48. Surface tension

In the world of everyday life that surrounds us, along with gravity, elasticity and friction, there is another force that we usually ignore. This force is relatively small, its actions never produce eye-catching effects. Nevertheless, we cannot pour water into the glass, nothing can be done with any liquid without triggering the forces we are now talking about. These are the forces of surface tension.

We are so used to the effects caused by surface tension that we do not notice them if we do not have fun launching soap bubbles. However, these effects play a significant role in nature and our lives. Without them, we couldn't write in ink. An ordinary brush would not scoop paint out of a can, but would immediately put a large stain. We couldn't wash our hands, foam wouldn't form. A slight rain would have soaked us through, and the rainbow would have been impossible to see in any weather. The water regime of the soil would be disturbed, which would be disastrous for the plants.

The easiest way to capture the nature of surface tension forces is to observe a drop in a poorly closed or faulty hydrant. Look closely at how the drip grows, the neck is narrowed, and the drip tears off. It does not take much fantasy to imagine that the water is as if enclosed in an elastic bag and this bag breaks when the weight of the water exceeds its strength. In fact, of course, nothing but water in the drop, but the surface layer of water itself behaves like a stretched elastic film.

Soap bubble film makes the same impression. It's like the thin, stretched rubber of a baby ball. Carefully place the needle on the water surface. The surface film will bend out and prevent the needle from drowning. For the same reason, lightweight water striders can glide quickly on the water surface like skaters on ice.

The deflection of the film does not allow water to pour out, which is gently poured into a sufficiently frequent sieve. The fabric is the same sieve formed by a weave of threads. Surface tension makes it very difficult for water to seep through, so it does not get wet instantly.

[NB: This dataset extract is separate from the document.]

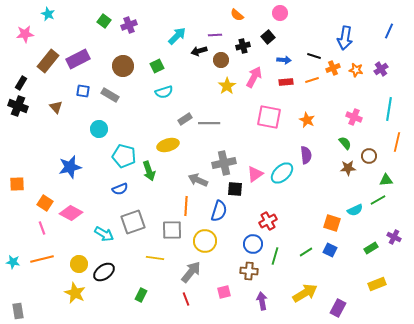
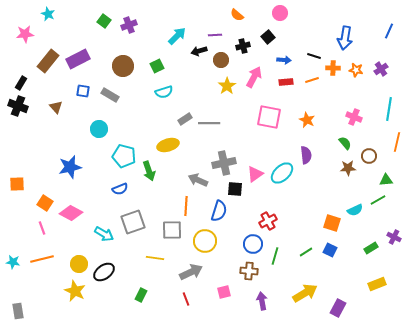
orange cross at (333, 68): rotated 24 degrees clockwise
gray arrow at (191, 272): rotated 25 degrees clockwise
yellow star at (75, 293): moved 2 px up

In its effort to shrink, the surface film would have given the liquid a spherical shape if there was no attraction to the Earth. The smaller the droplet, the greater the role of surface forces compared to volume forces (gravity). Small droplets of dew are therefore close in shape to the ball. A free fall results in a state of weightlessness (zero gravity) and therefore rain droplets are almost exactly spherical. Due to the refraction of the sun's rays, a rainbow arises in these droplets. If the droplets were not spherical, there would be no rainbow.
In a spaceship in a state of zero gravity, large masses of liquids take the spherical form.

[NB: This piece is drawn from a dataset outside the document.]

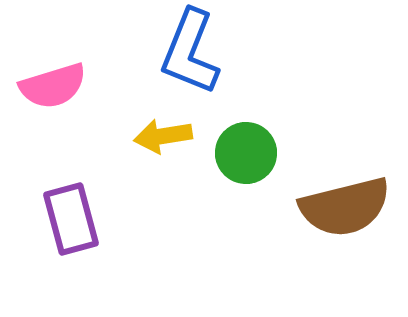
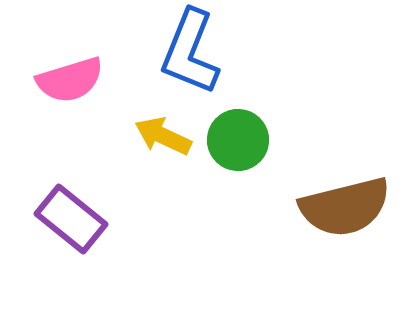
pink semicircle: moved 17 px right, 6 px up
yellow arrow: rotated 34 degrees clockwise
green circle: moved 8 px left, 13 px up
purple rectangle: rotated 36 degrees counterclockwise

The appearance of surface tension forces can be explained as follows. If a large group of individuals has the property of attracting each other or if individuals rush to each other at will, the result will be the same: they will gather in a lump like a bee swarm. Each individual strives inside this lump, and the surface of the lump shrinks, approaching a sphere.

The molecules of water or other liquids that are attracted to each other tend to get closer. Each molecule on the surface is attracted by the other molecules inside the liquid and therefore tends to sink deeper. Since the liquid flows because of the jump of molecules from one sedentary position to another, it takes the form in which the number of molecules on the surface is minimal. And the minimum surface at the given volume has a ball. The surface of the liquid is reduced, and it is perceived as surface tension.

Here we find that the origin of surface forces is quite different from the elastic forces of a stretched rubber film. And it's true. As rubber shrinks, the elastic force weakens, but the surface tension forces do not change as the surface of the film shrinks, because the density of the liquid, and therefore the average distance between the molecules on the surface, does not change.

Therefore, the appearance of surface forces cannot be explained as easily as the elastic forces, where everything is connected with the change of distance between the molecules. Here, it is more and more complicated, because the surface tension forces are revealed by complex rearrangement of the shape of the whole liquid without changing its volume.